DailyGlimpse

Kakao Brain Open-Sources ViT and ALIGN Models Alongside COYO Dataset

AI
April 26, 2026 · 5:04 PM
Kakao Brain Open-Sources ViT and ALIGN Models Alongside COYO Dataset

Kakao Brain, in collaboration with Hugging Face, has released a new open-source image-text dataset called COYO, containing 700 million pairs, along with two visual language models—ViT and ALIGN—trained on it. This marks the first time an ALIGN model has been made publicly available for free and open-source use, and the first release of ViT and ALIGN models that come with their training dataset.

The models follow the same architecture and hyperparameters as Google's original versions but are trained on the COYO dataset. Google's ViT and ALIGN models, while trained on massive datasets (300 million images for ViT and 1.8 billion image-text pairs for ALIGN), cannot be replicated because the datasets are not public. This contribution is particularly valuable for researchers seeking reproducibility.

Key takeaways:

  • First open-source ALIGN model ever.
  • First open ViT and ALIGN models trained on an open-source dataset.
  • Performance on par with Google's versions.
  • Interactive demos available on Hugging Face.

Performance Comparison

Kakao Brain's ALIGN-B7-Base, trained on 700 million pairs (vs. Google's 1.8 billion), performs on par with Google's on Image KNN classification and better on MS-COCO retrieval tasks. Their ViT-L/16 performs similarly to Google's on ImageNet and ImageNet-ReaL at resolutions 384 and 512.

COYO Dataset

COYO is an open-source dataset of 700 million image-text pairs, similar to Google's ALIGN 1.8B dataset but publicly available. Compared to LAION 2B, COYO offers more metadata, including aesthetic scores, robust watermark scores, and face count data, giving users finer-grained control.

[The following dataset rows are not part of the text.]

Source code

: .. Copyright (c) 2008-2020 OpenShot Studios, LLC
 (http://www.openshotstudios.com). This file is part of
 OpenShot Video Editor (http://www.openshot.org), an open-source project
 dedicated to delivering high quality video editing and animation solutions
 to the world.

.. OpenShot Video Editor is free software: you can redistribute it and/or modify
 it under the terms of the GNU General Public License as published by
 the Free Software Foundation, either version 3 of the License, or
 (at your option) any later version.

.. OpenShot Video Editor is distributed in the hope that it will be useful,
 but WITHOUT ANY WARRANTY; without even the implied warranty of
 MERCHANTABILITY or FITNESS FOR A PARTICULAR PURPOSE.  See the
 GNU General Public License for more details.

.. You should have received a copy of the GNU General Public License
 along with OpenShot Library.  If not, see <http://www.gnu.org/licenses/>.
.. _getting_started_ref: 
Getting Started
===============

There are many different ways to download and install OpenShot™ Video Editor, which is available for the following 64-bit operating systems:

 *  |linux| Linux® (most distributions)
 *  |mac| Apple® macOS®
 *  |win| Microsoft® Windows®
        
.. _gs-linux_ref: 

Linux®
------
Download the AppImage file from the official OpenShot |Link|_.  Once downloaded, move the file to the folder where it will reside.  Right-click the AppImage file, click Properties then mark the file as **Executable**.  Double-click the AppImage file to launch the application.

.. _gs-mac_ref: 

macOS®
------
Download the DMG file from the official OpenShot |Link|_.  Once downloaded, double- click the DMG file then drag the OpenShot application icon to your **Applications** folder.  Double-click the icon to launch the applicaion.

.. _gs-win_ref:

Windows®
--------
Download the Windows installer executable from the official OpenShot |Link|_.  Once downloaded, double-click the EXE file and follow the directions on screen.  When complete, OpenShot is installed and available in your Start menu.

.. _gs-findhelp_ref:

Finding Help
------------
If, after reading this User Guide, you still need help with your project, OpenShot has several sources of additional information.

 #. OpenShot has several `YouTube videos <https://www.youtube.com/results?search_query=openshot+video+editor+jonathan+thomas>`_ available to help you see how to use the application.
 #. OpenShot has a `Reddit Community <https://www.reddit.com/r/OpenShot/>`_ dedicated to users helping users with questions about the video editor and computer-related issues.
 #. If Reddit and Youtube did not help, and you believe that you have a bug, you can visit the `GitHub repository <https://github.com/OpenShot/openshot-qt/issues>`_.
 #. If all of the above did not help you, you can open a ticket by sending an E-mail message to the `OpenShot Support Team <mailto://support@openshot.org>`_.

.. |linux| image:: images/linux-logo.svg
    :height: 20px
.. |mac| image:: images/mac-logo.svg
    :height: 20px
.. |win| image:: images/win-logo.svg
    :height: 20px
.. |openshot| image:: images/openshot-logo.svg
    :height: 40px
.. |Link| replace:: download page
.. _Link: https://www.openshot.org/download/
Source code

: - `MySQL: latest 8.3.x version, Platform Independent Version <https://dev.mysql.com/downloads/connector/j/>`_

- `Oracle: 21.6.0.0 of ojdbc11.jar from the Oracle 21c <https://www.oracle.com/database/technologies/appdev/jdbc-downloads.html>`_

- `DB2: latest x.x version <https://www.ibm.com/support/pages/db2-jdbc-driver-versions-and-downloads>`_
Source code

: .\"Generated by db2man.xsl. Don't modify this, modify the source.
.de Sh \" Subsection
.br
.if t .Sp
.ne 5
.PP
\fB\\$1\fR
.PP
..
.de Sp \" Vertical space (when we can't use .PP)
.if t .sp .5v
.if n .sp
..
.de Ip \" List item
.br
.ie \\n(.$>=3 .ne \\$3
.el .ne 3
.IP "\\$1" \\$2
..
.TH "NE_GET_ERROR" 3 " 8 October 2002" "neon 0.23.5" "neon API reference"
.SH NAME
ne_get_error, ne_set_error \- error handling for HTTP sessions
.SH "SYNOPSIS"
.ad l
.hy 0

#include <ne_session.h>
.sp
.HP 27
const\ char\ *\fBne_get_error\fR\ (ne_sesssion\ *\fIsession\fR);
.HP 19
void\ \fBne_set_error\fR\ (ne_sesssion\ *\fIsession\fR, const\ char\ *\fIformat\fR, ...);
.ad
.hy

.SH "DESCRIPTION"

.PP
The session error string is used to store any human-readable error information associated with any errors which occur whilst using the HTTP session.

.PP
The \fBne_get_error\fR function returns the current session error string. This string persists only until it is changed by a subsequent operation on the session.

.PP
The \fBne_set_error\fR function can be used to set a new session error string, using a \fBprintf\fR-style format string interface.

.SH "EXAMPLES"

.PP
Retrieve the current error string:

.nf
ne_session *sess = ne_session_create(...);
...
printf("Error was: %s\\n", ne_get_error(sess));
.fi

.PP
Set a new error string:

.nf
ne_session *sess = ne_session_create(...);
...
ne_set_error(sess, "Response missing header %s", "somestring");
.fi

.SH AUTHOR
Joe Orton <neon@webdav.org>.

Feature COYO LAION 2B ALIGN 1.8B
Image-text similarity scores Provided (CLIP ViT-B/32 and ViT-L/14) Provided (CLIP ViT-B/32), filtered above 0.28 Minimal frequency-based filtering
NSFW filtering On images and text On images Google Cloud API
Face data Yes (face count as metadata) No NA
Size 700M English 2B English 1.8B
Source CC 2020 Oct – 2021 Aug CC 2014–2020 NA
Aesthetic score Yes Partial NA
Watermark score Robust Basic NA
Availability Hugging Face Hugging Face Not public

How ViT and ALIGN Work

ViT (Vision Transformer) applies transformer architecture to image patches, offering up to 4x computational efficiency over CNNs. Kakao Brain's ViT is trained on COYO-Labeled-300M and performs similarly to Google's ViT, with all code, model, and data publicly released.

ALIGN (A Large-scale Image and Noisy Text Embedding) uses a dual-encoder architecture with contrastive loss on noisy image-text pairs. Kakao Brain's version is the first open-source ALIGN, outperforming Google's reported results on several metrics.

Using the COYO Dataset

The dataset is available on the Hugging Face Hub and can be downloaded for research and development. Detailed instructions are provided in the COYO GitHub repository.